Root cause: Our control plane service evicted dataplane microservice on all our POPs because it was requesting much more resources than allocated and this led to restart of the dataplane service. The dataplane service came back up in about 15m and services came up online immediately after.
Incident flow: At around 1:09 am UTC on Oct 06 2021, we received alerts on our monitoring system that our customer services have been degraded. We root caused the issue with the dataplane getting restarted by our control plane. Since dataplane service got restarted, customer applications serviced by Volterra POPs in all regions were impacted during the incident time. The customer impact was that some of the users would have seen 503 or no response when requesting the origin.

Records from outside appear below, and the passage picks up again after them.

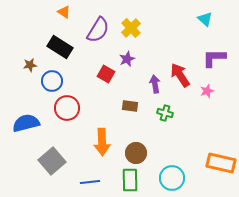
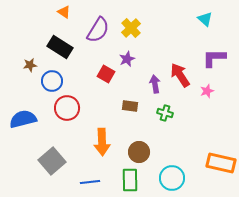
blue semicircle: moved 3 px left, 4 px up
brown circle: moved 3 px right, 1 px up
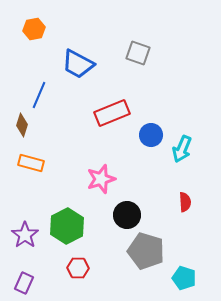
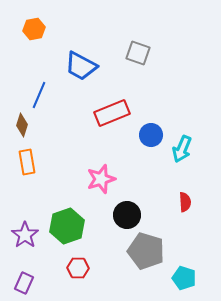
blue trapezoid: moved 3 px right, 2 px down
orange rectangle: moved 4 px left, 1 px up; rotated 65 degrees clockwise
green hexagon: rotated 8 degrees clockwise
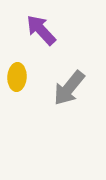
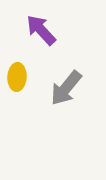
gray arrow: moved 3 px left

Corrective measures: Engineering has root caused the issue to WAF engine requesting more memory than it was allowed. This has been caused by the increase in number of customers on the platform and unfortunately, this component was not being monitored by our internal SRE (site reliability engineering) system.
Our engineering team has fixed this issue by increasing the memory allocation of WAF and hotfixed this in production across our global network.